:: DATA SUPPLIED ::

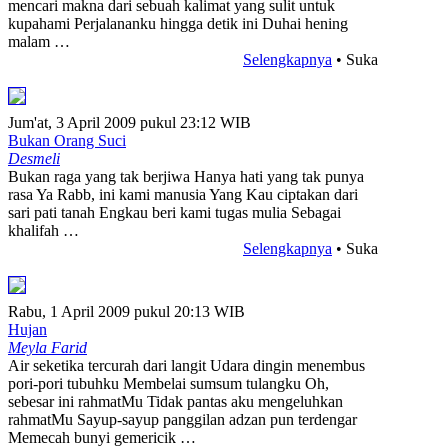
mencari makna dari sebuah kalimat yang sulit untuk
kupahami Perjalananku hingga detik ini Duhai hening
malam …
Selengkapnya
• Suka
Jum'at, 3 April 2009 pukul 23:12 WIB
Bukan Orang Suci
Desmeli
Bukan raga yang tak berjiwa Hanya hati yang tak punya
rasa Ya Rabb, ini kami manusia Yang Kau ciptakan dari
sari pati tanah Engkau beri kami tugas mulia Sebagai
khalifah …
Selengkapnya
• Suka
Rabu, 1 April 2009 pukul 20:13 WIB
Hujan
Meyla Farid
Air seketika tercurah dari langit Udara dingin menembus
pori-pori tubuhku Membelai sumsum tulangku Oh,
sebesar ini rahmatMu Tidak pantas aku mengeluhkan
rahmatMu Sayup-sayup panggilan adzan pun terdengar
Memecah bunyi gemericik …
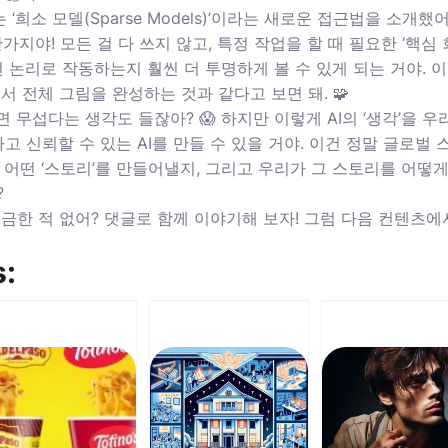
는 ‘희소 모델(Sparse Models)’이라는 새로운 접근법을 소개
가지야! 모든 걸 다 쓰지 않고, 특정 작업을 할 때 필요한 ‘핵
어떤 논리로 작동하는지 훨씬 더 투명하게 볼 수 있게 되는 거야. 
서 전체 그림을 완성하는 것과 같다고 보면 돼. 🧩
면 무섭다는 생각도 들잖아? 😱 하지만 이렇게 AI의 ‘생각’을 
하고 신뢰할 수 있는 AI를 만들 수 있을 거야. 이건 정말 글로벌
 어떤 ‘스토리’를 만들어낼지, 그리고 우리가 그 스토리를 어떻게 
?
금한 적 없어? 댓글로 함께 이야기해 보자! 그럼 다음 컨텐츠에서 또 
s:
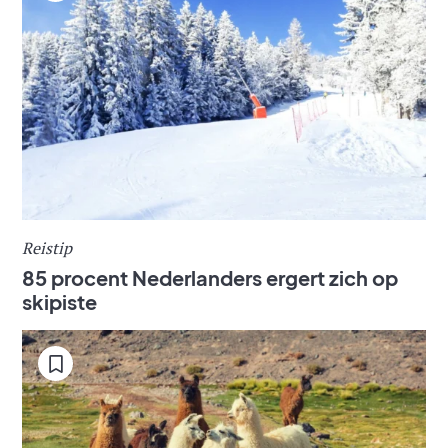
Reistip
85 procent Nederlanders ergert zich op
skipiste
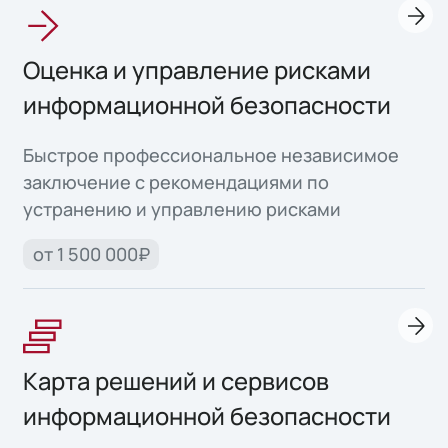
Оценка и управление рисками
информационной безопасности
Быстрое профессиональное независимое
заключение с рекомендациями по
устранению и управлению рисками
от 1 500 000₽
Карта решений и сервисов
информационной безопасности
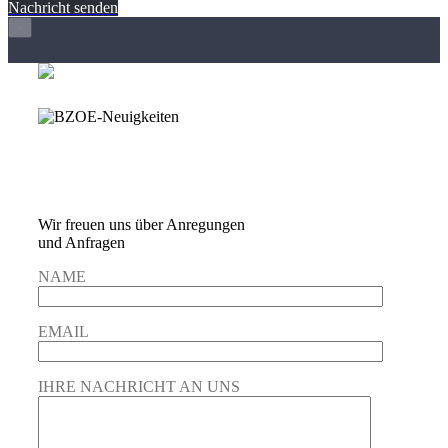
Nachricht senden
×
Wir freuen und auf
Eure Anregungen und
Fragen
Wir freuen uns über Anregungen
und Anfragen
NAME
EMAIL
IHRE NACHRICHT AN UNS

:::

WORK INSTRUCTION:
Only lines holding the word "pukul" are wanted; list them all from the material.

WRITTEN REPLY:
Jum'at, 3 April 2009 pukul 23:12 WIB
Rabu, 1 April 2009 pukul 20:13 WIB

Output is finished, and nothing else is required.